Старенький, сгорбленный временем судмедэксперт, сидя на корточках, захлопнул свой изрядно потрепанный и полинявший саквояж, тяжело вздохнул, поднялся во весь свой небольшой рост и обернулся. Его глубоко посаженные выцветшие глаза встретились с глазами полковника. Мужчины кивнули друг другу в знак приветствия, после чего, переваливаясь на ходу, как утка, судмедэксперт неторопливо двинулся навстречу сыщику. Самуил Маркович Климинштейн так долго работал в этой системе, что Гуров потерял счет его годам.
– Утречко доброе, Лев Иванович, – прошамкал старик, протягивая руку для пожатия. Затем отвесил галантный поклон Старовойтовой.
– Доброе? Вы и вправду так думаете, Самуил Маркович?
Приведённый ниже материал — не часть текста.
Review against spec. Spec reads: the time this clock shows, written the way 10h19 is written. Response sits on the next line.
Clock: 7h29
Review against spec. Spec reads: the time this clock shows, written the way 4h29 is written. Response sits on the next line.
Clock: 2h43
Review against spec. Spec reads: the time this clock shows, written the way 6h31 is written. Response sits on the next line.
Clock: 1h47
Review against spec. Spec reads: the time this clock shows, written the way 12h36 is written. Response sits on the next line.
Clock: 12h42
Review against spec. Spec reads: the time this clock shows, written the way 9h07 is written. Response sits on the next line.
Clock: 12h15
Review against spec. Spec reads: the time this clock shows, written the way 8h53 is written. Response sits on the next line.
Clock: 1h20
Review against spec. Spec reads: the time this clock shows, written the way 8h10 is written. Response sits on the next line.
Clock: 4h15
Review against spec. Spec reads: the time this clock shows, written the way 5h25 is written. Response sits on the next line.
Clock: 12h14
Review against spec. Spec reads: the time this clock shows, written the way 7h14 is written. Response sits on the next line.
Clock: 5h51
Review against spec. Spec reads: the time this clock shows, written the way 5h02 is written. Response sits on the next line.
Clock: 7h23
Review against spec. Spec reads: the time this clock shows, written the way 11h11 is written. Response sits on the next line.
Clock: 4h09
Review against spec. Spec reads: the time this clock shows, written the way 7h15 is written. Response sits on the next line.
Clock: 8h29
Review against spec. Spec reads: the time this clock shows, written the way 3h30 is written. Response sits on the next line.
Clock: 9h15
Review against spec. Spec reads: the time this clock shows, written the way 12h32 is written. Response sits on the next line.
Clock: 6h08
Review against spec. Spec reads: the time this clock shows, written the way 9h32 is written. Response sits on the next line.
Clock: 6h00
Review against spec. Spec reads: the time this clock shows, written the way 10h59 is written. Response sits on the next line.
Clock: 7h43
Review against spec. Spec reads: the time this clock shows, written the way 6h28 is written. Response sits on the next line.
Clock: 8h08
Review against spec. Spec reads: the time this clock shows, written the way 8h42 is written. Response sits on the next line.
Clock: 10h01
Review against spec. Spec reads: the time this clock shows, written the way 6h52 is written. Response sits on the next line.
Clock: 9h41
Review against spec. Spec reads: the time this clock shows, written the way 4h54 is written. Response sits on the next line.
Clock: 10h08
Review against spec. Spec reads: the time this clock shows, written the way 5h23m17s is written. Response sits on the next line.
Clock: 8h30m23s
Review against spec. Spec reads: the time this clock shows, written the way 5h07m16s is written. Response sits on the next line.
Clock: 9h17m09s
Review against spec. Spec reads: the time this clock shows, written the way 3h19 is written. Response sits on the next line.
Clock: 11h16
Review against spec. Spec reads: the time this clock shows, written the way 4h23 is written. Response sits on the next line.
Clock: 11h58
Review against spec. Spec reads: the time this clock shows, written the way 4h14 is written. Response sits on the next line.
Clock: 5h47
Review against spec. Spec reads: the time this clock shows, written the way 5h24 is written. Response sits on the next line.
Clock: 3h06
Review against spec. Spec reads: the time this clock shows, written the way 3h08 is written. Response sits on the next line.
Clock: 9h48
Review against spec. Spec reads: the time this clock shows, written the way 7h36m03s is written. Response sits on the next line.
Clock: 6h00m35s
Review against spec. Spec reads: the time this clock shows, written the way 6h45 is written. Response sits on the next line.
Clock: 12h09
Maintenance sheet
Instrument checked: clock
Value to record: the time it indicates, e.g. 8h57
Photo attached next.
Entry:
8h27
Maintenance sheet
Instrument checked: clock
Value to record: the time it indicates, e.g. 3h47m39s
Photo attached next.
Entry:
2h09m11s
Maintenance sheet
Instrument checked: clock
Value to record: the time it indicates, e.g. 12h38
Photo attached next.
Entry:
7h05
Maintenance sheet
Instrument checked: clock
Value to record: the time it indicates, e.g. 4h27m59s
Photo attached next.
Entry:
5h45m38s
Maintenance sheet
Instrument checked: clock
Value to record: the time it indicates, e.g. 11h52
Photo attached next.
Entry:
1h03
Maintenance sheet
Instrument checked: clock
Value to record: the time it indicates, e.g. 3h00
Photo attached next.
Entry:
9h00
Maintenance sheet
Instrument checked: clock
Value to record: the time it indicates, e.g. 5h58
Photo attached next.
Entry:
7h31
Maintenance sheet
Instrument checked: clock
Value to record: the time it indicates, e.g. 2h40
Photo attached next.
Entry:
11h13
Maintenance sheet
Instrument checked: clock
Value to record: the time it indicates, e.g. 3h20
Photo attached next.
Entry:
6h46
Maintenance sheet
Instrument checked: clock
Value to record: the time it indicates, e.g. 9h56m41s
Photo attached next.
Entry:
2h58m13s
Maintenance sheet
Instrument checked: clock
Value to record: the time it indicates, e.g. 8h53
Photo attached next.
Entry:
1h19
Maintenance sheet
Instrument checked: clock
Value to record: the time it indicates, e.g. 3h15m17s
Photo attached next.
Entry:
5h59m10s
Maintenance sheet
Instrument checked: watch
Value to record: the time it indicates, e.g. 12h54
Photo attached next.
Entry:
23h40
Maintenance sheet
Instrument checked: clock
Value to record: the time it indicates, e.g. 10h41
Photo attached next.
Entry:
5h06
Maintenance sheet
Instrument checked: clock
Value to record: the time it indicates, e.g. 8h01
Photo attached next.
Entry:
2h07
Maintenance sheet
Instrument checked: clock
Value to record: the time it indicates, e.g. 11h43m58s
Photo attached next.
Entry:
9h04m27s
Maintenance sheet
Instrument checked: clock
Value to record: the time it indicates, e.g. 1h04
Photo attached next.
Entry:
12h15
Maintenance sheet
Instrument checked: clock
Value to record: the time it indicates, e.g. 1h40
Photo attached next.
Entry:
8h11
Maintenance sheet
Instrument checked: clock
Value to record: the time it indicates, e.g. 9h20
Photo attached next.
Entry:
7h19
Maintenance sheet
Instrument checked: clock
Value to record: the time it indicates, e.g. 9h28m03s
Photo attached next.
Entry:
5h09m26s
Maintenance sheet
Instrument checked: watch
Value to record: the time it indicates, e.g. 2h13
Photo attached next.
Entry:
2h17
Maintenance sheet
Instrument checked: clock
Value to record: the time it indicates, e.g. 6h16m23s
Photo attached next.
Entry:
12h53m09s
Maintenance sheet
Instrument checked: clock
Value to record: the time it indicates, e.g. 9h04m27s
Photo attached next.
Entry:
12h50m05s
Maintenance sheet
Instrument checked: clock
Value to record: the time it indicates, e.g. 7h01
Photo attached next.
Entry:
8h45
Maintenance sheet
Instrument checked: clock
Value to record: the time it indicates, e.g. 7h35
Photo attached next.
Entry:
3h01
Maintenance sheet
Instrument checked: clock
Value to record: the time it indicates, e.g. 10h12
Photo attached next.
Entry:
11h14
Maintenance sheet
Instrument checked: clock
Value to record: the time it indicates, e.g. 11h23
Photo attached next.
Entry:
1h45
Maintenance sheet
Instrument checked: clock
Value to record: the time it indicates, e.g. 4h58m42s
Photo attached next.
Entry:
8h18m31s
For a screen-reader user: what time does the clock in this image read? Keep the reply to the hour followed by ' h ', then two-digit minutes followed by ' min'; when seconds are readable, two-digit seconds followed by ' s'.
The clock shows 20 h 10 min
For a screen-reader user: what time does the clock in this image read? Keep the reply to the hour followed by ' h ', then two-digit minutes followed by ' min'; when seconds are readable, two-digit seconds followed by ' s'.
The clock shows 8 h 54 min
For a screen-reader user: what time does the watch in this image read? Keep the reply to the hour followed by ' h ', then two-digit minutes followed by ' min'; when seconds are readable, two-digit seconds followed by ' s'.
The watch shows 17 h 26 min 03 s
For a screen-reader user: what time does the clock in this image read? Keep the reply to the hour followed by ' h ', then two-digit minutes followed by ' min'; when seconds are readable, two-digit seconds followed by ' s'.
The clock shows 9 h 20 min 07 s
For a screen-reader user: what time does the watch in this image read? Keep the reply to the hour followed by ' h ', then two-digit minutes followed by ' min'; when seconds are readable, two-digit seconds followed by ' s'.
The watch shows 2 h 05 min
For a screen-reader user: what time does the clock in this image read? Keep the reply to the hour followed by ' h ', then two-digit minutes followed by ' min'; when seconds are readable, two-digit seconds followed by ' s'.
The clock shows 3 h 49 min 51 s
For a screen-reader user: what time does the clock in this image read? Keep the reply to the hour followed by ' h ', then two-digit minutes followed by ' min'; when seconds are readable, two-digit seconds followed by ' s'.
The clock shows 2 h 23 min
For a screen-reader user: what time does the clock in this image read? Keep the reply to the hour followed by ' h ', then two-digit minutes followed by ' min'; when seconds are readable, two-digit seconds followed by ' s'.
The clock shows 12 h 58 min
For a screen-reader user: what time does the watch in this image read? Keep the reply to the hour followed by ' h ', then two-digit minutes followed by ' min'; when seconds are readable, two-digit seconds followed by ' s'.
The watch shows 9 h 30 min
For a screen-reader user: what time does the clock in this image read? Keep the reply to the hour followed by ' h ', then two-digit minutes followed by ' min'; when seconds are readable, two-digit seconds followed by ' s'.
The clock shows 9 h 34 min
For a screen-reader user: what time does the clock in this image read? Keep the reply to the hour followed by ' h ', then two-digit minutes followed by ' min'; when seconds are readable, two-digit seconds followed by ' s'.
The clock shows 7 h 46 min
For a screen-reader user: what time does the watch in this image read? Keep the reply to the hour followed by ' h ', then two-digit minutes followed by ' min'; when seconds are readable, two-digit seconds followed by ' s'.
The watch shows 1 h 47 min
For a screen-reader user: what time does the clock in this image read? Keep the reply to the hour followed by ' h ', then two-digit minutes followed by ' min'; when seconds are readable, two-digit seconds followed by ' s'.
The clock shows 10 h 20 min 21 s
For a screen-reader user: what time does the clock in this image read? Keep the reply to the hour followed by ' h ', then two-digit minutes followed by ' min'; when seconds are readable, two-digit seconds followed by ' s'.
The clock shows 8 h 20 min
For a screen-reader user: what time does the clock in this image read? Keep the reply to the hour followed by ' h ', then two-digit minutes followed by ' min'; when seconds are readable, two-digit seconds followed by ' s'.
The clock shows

– Конечно. – Старика сложно было смутить подобными вопросами. Он сунул руку во внутренний карман серого пальто, извлек небольшой контейнер с капсулами, вытряхнул одну из них себе на ладонь, отправил в рот, быстро проглотил и продолжил: – Я вас умоляю, уважаемый Лев Иванович: в моем-то возрасте каждое утро кажется добрым, если тебе таки удалось проснуться. А если нет… то тут еще стоит посмотреть.
– Понятно, – скупо улыбнулся Лев и тут же добавил, кивнув в сторону подвешенного к огромной люстре обнаженного изуродованного тела, рядом с которым все еще продолжали суетиться двое молодых подчиненных Климинштейна: – У вас уже есть что мне сказать, Самуил Маркович?
– Тю-ю, Лев Иванович! Какой вы, я таки посмотрю, быстрый и нетерпеливый, – покачал головой судмедэксперт и пригладил рукой свои реденькие седые волосы на макушке. – Прямо как моя Золечка в юные годы. Держите себя в обеих руках, в самом деле. Вы таки не первый год замужем, как говорили у нас в Одессе, и должны не меньше моего понимать, что спешка в таком деле – плохой советчик. Я бы даже сказал – ужасный. Я настоятельно советую вам, молодой человек, дождаться официального заключения, а потом таки и сыпать нетерпеливыми вопросами. Уверяю вас, заключение не заставит себя ждать. Сделаю все в лучшем виде. Но только в том случае, если никто не станет меня торопить, как старую бабку на пожаре…
– Хорошо, хорошо! – Гуров с улыбкой вскинул обе руки вверх в знак капитуляции. Он прекрасно знал, как следует общаться с вечно брюзжащим и склонным к наставлениям Климинштейном. – Но предположить вы хотя бы можете, Самуил Маркович? Отчего наступила смерть?